Structured page parsing data
------------------------------------------------

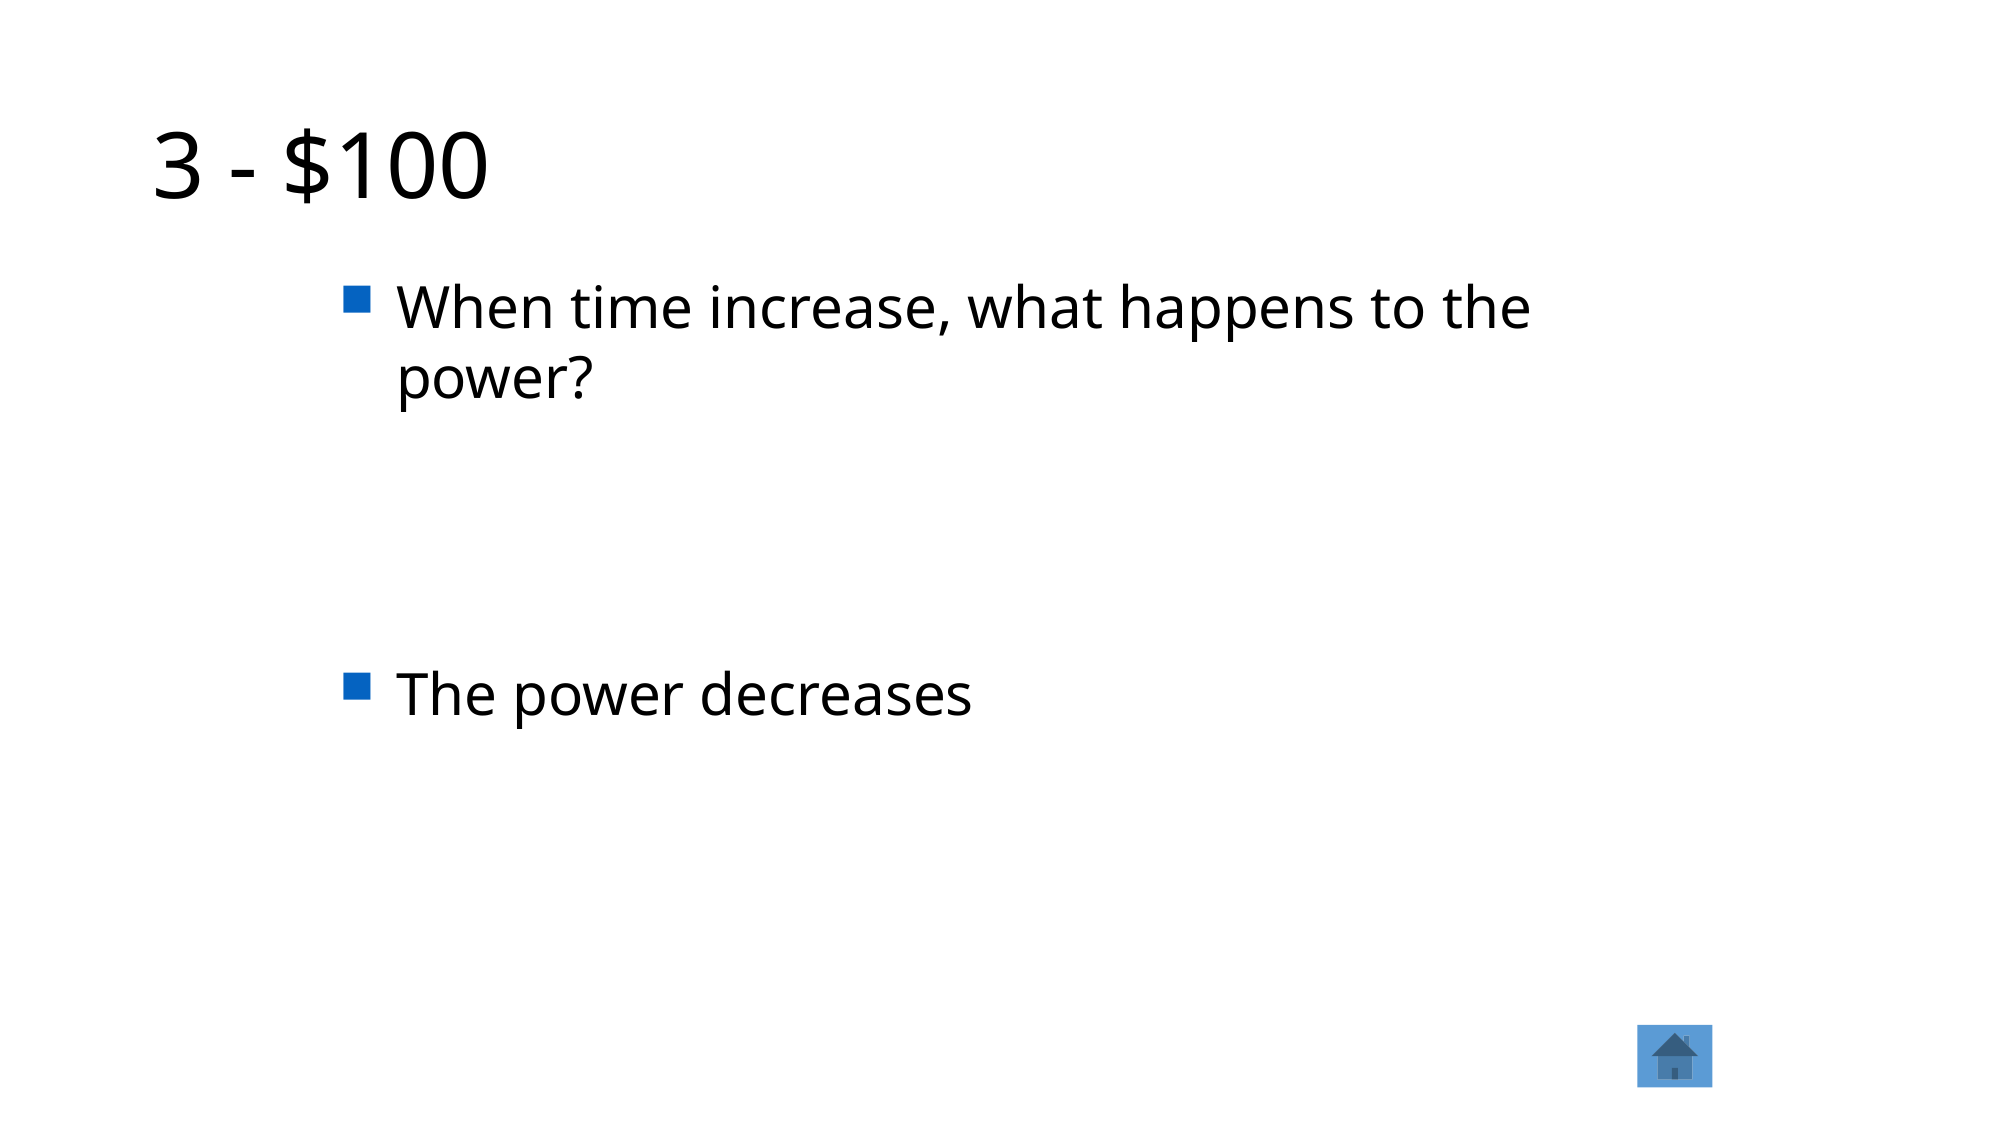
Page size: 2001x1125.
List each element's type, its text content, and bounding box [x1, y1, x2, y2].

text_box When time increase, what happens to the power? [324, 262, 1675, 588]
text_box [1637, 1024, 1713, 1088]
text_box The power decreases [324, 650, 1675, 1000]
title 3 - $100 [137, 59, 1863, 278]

------------------------------------------------

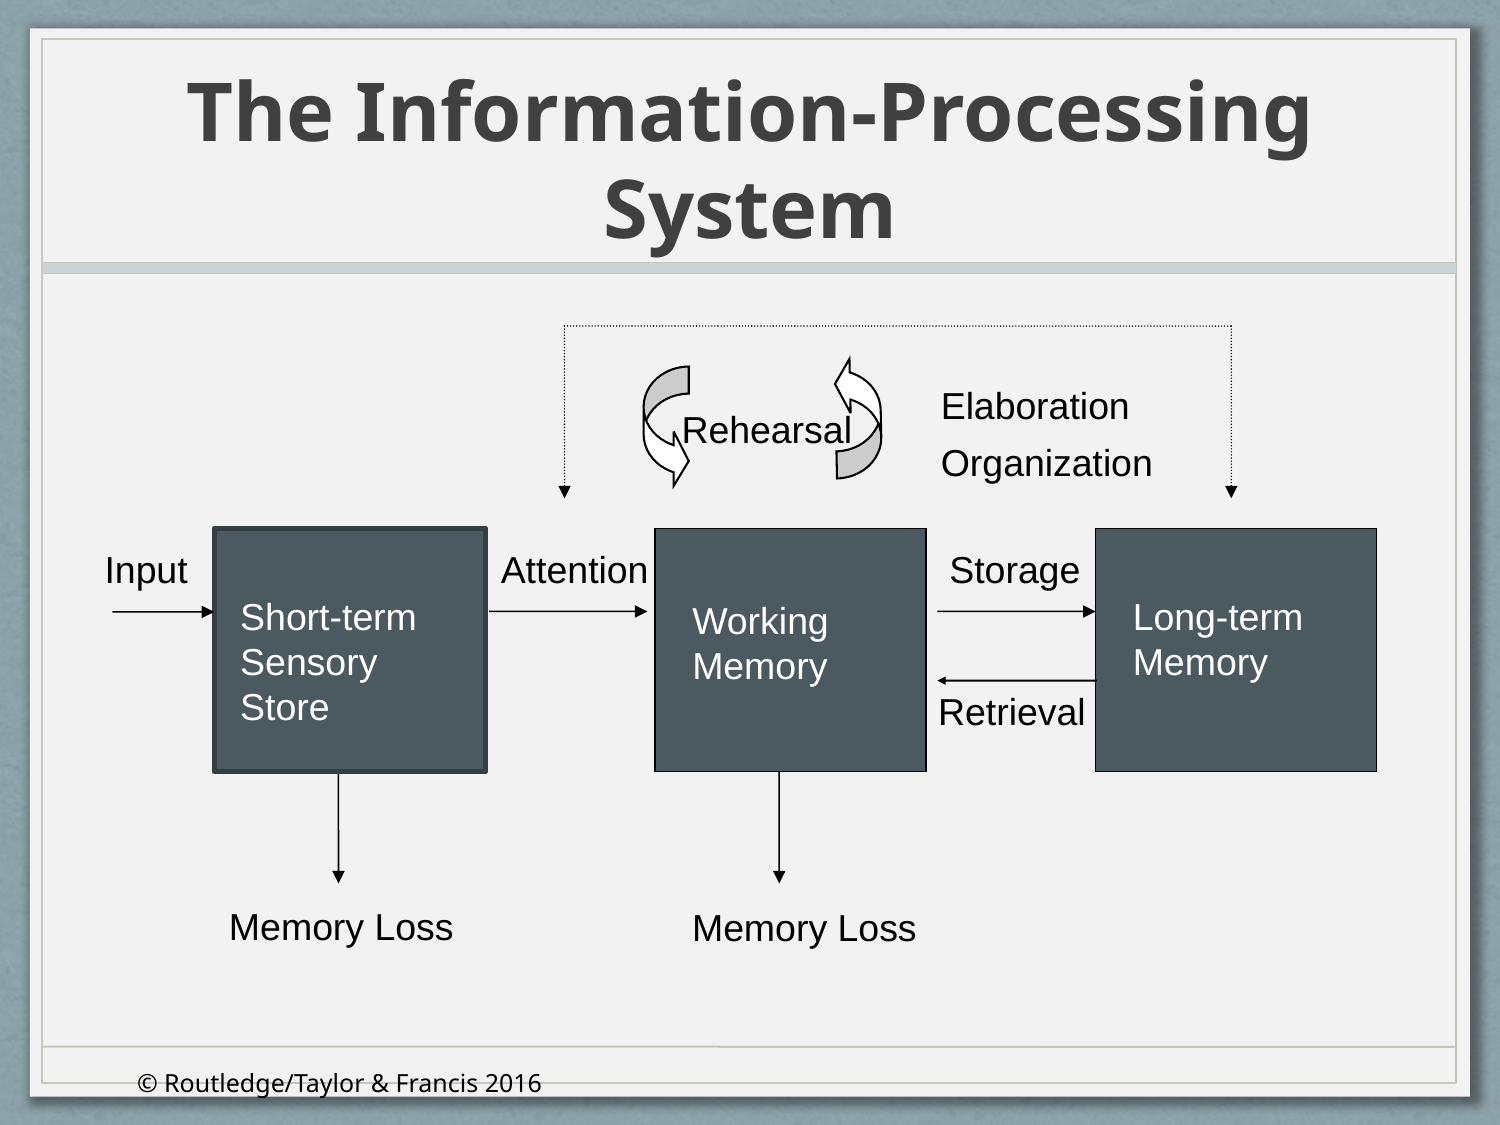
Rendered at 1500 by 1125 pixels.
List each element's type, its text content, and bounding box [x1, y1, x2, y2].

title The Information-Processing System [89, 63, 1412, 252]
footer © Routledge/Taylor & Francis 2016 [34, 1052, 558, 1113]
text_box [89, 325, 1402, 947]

------------------------------------------------

**TASK DIRECTIONS:** Write down again, exactly as given, only the lines above that fall from the line with "Rendered at 1500 by 1125 pixels." to the line with "text_box [89, 325, 1402, 947]", inclusive.

**TASK RESULT:**
Rendered at 1500 by 1125 pixels.
List each element's type, its text content, and bounding box [x1, y1, x2, y2].

title The Information-Processing System [89, 63, 1412, 252]
footer © Routledge/Taylor & Francis 2016 [34, 1052, 558, 1113]
text_box [89, 325, 1402, 947]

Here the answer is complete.